The k-means algorithm is an evolutionary algorithm that gains its name from its method of operation. The algorithm clusters observations into k groups, where k is provided as an input parameter. It then assigns each observation to clusters based upon the observation’s proximity to the mean of the cluster. The cluster’s mean is then recomputed and the process begins again. Here’s how the algorithm works:

  1. The algorithm arbitrarily selects k points as the initial cluster centers (the means).
  2. Each point in the dataset is assigned to the closed cluster, based upon the Euclidean distance between each point and each cluster center.
  3. Each cluster center is recomputed as the average of the points in that cluster.
  4. Steps 2 and 3 repeat until the clusters converge. Convergence may be defined differently depending upon the implementation, but it normally means that either no observations change clusters when steps 2 and 3 are repeated, or that the changes do not make a material difference in the definition of the clusters.

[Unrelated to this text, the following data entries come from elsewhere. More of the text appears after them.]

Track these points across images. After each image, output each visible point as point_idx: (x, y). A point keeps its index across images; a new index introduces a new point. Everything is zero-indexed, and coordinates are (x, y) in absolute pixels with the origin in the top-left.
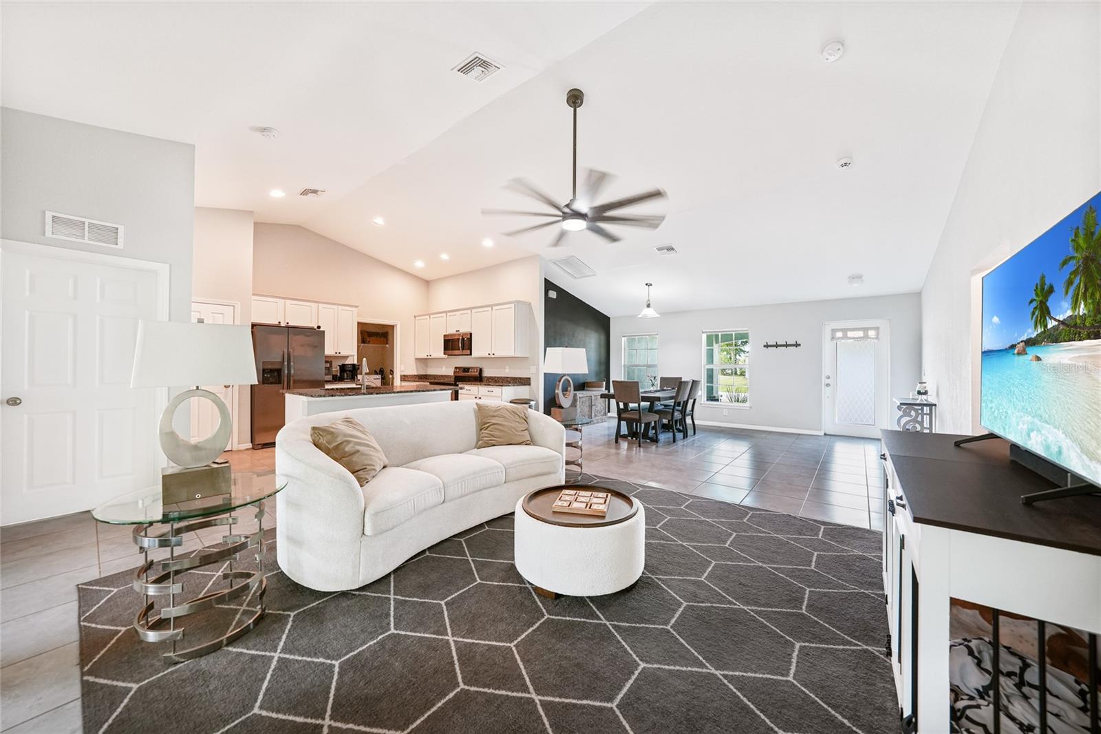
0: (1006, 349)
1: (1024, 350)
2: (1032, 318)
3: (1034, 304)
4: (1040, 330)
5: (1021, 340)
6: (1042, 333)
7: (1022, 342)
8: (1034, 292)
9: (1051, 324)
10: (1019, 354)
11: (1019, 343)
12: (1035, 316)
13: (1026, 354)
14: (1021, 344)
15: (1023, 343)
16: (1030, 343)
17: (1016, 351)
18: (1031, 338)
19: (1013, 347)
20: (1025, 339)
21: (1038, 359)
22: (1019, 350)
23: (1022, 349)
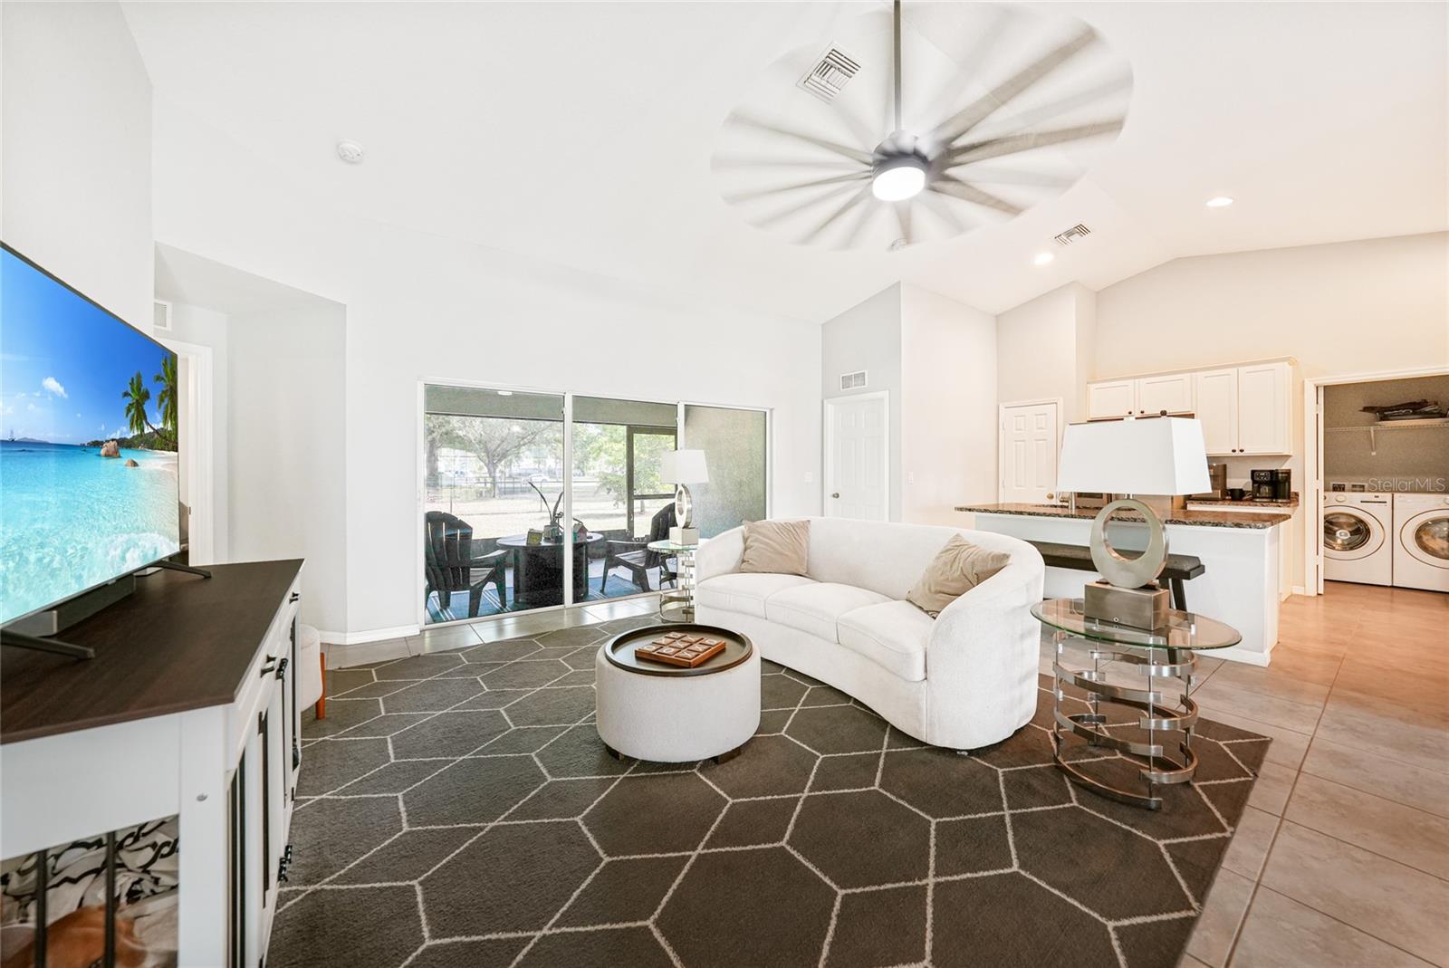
0: (83, 446)
1: (116, 452)
2: (127, 416)
3: (129, 400)
4: (136, 432)
5: (111, 437)
6: (138, 435)
7: (113, 440)
8: (130, 386)
9: (147, 430)
10: (108, 456)
11: (108, 441)
12: (130, 415)
13: (120, 457)
14: (112, 443)
15: (115, 442)
16: (122, 443)
17: (103, 452)
18: (125, 439)
19: (97, 444)
20: (117, 438)
21: (135, 464)
22: (107, 451)
23: (113, 449)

Choosing the Number of Clusters

One of the main disadvantages to k-means clustering is the fact that you must specify the number of clusters as an input to the algorithm. As designed, the algorithm is not capable of determining the appropriate number of clusters and depends upon the user to identify this in advance.

For example, if you had a group of people that are to be clustered based upon binary gender identity as male or female, calling the k-means algorithm using the input k=3 would force the people into three clusters when only two, or an input of k=2, would provide a more natural fit.

Similarly, if a group of individuals were easily clustered based upon home state and you called the k-means algorithm with the input k=20, the results might be too generalized to be effective.

For this reason, it’s often a good idea to experiment with different values of k to identify the value that best suits your data. You also may wish to explore the use of other data mining algorithms in your quest for machine-learned knowledge.